→ DIRECTIONS: Copy out the lines below word for word, keeping every character the same.

= = = = = = =

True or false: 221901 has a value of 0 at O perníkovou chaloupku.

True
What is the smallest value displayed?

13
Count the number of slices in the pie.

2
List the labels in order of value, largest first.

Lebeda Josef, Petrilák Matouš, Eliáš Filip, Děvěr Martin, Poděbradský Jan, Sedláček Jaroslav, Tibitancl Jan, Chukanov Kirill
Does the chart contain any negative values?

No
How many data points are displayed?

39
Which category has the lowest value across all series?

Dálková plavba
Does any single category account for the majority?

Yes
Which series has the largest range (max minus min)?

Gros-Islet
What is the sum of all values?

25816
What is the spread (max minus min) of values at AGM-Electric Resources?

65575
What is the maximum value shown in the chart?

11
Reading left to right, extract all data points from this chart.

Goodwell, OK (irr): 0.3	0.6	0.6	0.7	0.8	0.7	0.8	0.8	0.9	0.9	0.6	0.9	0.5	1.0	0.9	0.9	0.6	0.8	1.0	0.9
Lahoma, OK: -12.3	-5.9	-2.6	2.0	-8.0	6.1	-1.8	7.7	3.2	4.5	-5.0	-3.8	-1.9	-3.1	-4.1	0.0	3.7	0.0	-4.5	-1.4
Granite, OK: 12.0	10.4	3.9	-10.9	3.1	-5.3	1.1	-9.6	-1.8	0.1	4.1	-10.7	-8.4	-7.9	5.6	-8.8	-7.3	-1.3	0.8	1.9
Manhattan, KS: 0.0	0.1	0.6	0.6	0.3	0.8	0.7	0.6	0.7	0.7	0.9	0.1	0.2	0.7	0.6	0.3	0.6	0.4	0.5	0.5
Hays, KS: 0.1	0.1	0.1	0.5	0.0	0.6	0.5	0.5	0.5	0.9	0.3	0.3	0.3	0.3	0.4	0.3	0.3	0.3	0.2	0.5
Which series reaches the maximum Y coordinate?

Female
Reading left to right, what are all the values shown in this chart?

= = = = = = =

→ OUTPUT BELOW:
True or false: 221901 has a value of 0 at O perníkovou chaloupku.

True
What is the smallest value displayed?

13
Count the number of slices in the pie.

2
List the labels in order of value, largest first.

Lebeda Josef, Petrilák Matouš, Eliáš Filip, Děvěr Martin, Poděbradský Jan, Sedláček Jaroslav, Tibitancl Jan, Chukanov Kirill
Does the chart contain any negative values?

No
How many data points are displayed?

39
Which category has the lowest value across all series?

Dálková plavba
Does any single category account for the majority?

Yes
Which series has the largest range (max minus min)?

Gros-Islet
What is the sum of all values?

25816
What is the spread (max minus min) of values at AGM-Electric Resources?

65575
What is the maximum value shown in the chart?

11
Reading left to right, extract all data points from this chart.

Goodwell, OK (irr): 0.3	0.6	0.6	0.7	0.8	0.7	0.8	0.8	0.9	0.9	0.6	0.9	0.5	1.0	0.9	0.9	0.6	0.8	1.0	0.9
Lahoma, OK: -12.3	-5.9	-2.6	2.0	-8.0	6.1	-1.8	7.7	3.2	4.5	-5.0	-3.8	-1.9	-3.1	-4.1	0.0	3.7	0.0	-4.5	-1.4
Granite, OK: 12.0	10.4	3.9	-10.9	3.1	-5.3	1.1	-9.6	-1.8	0.1	4.1	-10.7	-8.4	-7.9	5.6	-8.8	-7.3	-1.3	0.8	1.9
Manhattan, KS: 0.0	0.1	0.6	0.6	0.3	0.8	0.7	0.6	0.7	0.7	0.9	0.1	0.2	0.7	0.6	0.3	0.6	0.4	0.5	0.5
Hays, KS: 0.1	0.1	0.1	0.5	0.0	0.6	0.5	0.5	0.5	0.9	0.3	0.3	0.3	0.3	0.4	0.3	0.3	0.3	0.2	0.5
Which series reaches the maximum Y coordinate?

Female
Reading left to right, what are all the values shown in this chart?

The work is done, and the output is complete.